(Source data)

Content starts

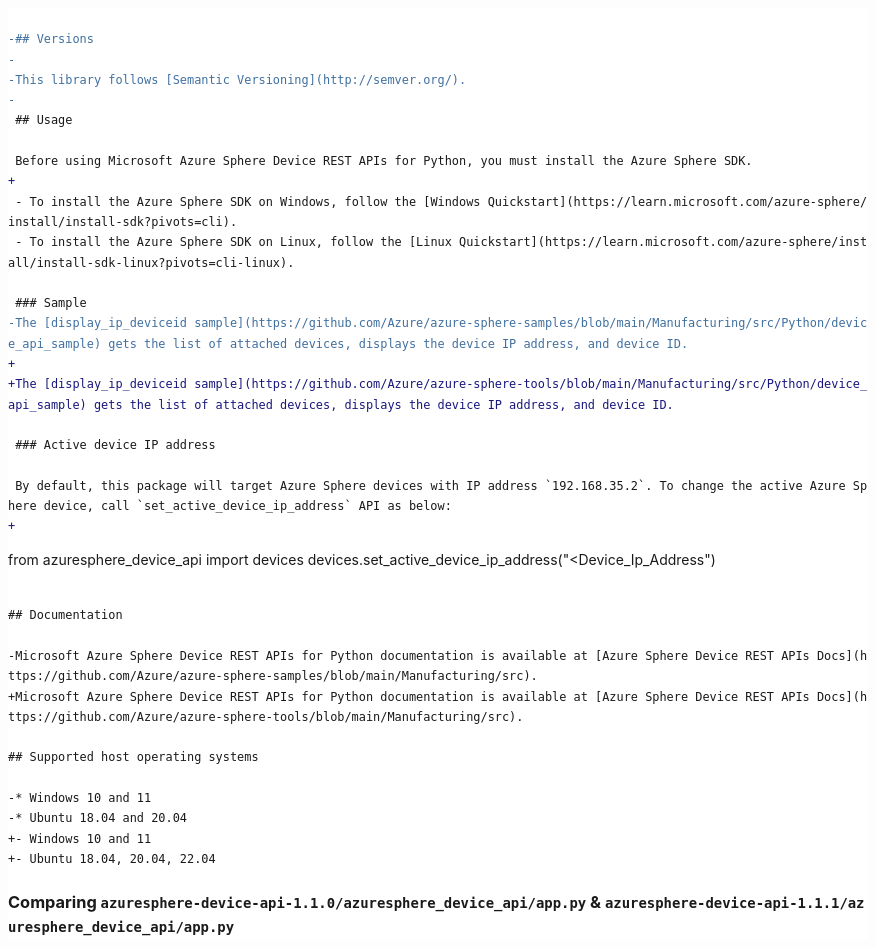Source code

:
 ```diff
 
-## Versions
-
-This library follows [Semantic Versioning](http://semver.org/).
-
 ## Usage
 
 Before using Microsoft Azure Sphere Device REST APIs for Python, you must install the Azure Sphere SDK.
+
 - To install the Azure Sphere SDK on Windows, follow the [Windows Quickstart](https://learn.microsoft.com/azure-sphere/install/install-sdk?pivots=cli).
 - To install the Azure Sphere SDK on Linux, follow the [Linux Quickstart](https://learn.microsoft.com/azure-sphere/install/install-sdk-linux?pivots=cli-linux).
 
 ### Sample
-The [display_ip_deviceid sample](https://github.com/Azure/azure-sphere-samples/blob/main/Manufacturing/src/Python/device_api_sample) gets the list of attached devices, displays the device IP address, and device ID.
+
+The [display_ip_deviceid sample](https://github.com/Azure/azure-sphere-tools/blob/main/Manufacturing/src/Python/device_api_sample) gets the list of attached devices, displays the device IP address, and device ID.
 
 ### Active device IP address
 
 By default, this package will target Azure Sphere devices with IP address `192.168.35.2`. To change the active Azure Sphere device, call `set_active_device_ip_address` API as below:
+
 ```
 from azuresphere_device_api import devices
 devices.set_active_device_ip_address("<Device_Ip_Address")
 ```
 
 ## Documentation
 
-Microsoft Azure Sphere Device REST APIs for Python documentation is available at [Azure Sphere Device REST APIs Docs](https://github.com/Azure/azure-sphere-samples/blob/main/Manufacturing/src).
+Microsoft Azure Sphere Device REST APIs for Python documentation is available at [Azure Sphere Device REST APIs Docs](https://github.com/Azure/azure-sphere-tools/blob/main/Manufacturing/src).
 
 ## Supported host operating systems
 
-* Windows 10 and 11
-* Ubuntu 18.04 and 20.04
+- Windows 10 and 11
+- Ubuntu 18.04, 20.04, 22.04
```

### Comparing `azuresphere-device-api-1.1.0/azuresphere_device_api/app.py` & `azuresphere-device-api-1.1.1/azuresphere_device_api/app.py`
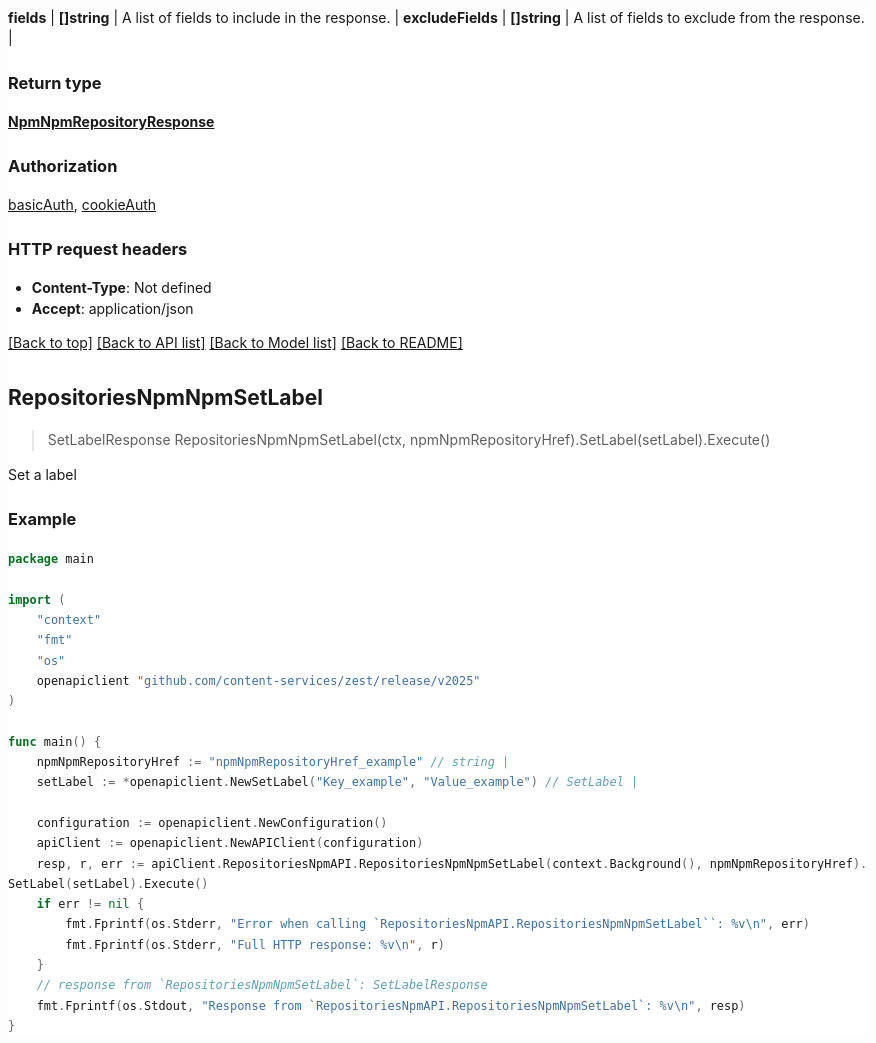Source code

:  **fields** | **[]string** | A list of fields to include in the response. | 
 **excludeFields** | **[]string** | A list of fields to exclude from the response. | 

### Return type

[**NpmNpmRepositoryResponse**](NpmNpmRepositoryResponse.md)

### Authorization

[basicAuth](../README.md#basicAuth), [cookieAuth](../README.md#cookieAuth)

### HTTP request headers

- **Content-Type**: Not defined
- **Accept**: application/json

[[Back to top]](#) [[Back to API list]](../README.md#documentation-for-api-endpoints)
[[Back to Model list]](../README.md#documentation-for-models)
[[Back to README]](../README.md)


## RepositoriesNpmNpmSetLabel

> SetLabelResponse RepositoriesNpmNpmSetLabel(ctx, npmNpmRepositoryHref).SetLabel(setLabel).Execute()

Set a label



### Example

```go
package main

import (
	"context"
	"fmt"
	"os"
	openapiclient "github.com/content-services/zest/release/v2025"
)

func main() {
	npmNpmRepositoryHref := "npmNpmRepositoryHref_example" // string | 
	setLabel := *openapiclient.NewSetLabel("Key_example", "Value_example") // SetLabel | 

	configuration := openapiclient.NewConfiguration()
	apiClient := openapiclient.NewAPIClient(configuration)
	resp, r, err := apiClient.RepositoriesNpmAPI.RepositoriesNpmNpmSetLabel(context.Background(), npmNpmRepositoryHref).SetLabel(setLabel).Execute()
	if err != nil {
		fmt.Fprintf(os.Stderr, "Error when calling `RepositoriesNpmAPI.RepositoriesNpmNpmSetLabel``: %v\n", err)
		fmt.Fprintf(os.Stderr, "Full HTTP response: %v\n", r)
	}
	// response from `RepositoriesNpmNpmSetLabel`: SetLabelResponse
	fmt.Fprintf(os.Stdout, "Response from `RepositoriesNpmAPI.RepositoriesNpmNpmSetLabel`: %v\n", resp)
}
```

Content ends

(Exercise brief):
Wherever the string "Docs" occurs in the entries, copy that whole line.

(Completed task):
-Microsoft Azure Sphere Device REST APIs for Python documentation is available at [Azure Sphere Device REST APIs Docs](https://github.com/Azure/azure-sphere-samples/blob/main/Manufacturing/src).
+Microsoft Azure Sphere Device REST APIs for Python documentation is available at [Azure Sphere Device REST APIs Docs](https://github.com/Azure/azure-sphere-tools/blob/main/Manufacturing/src).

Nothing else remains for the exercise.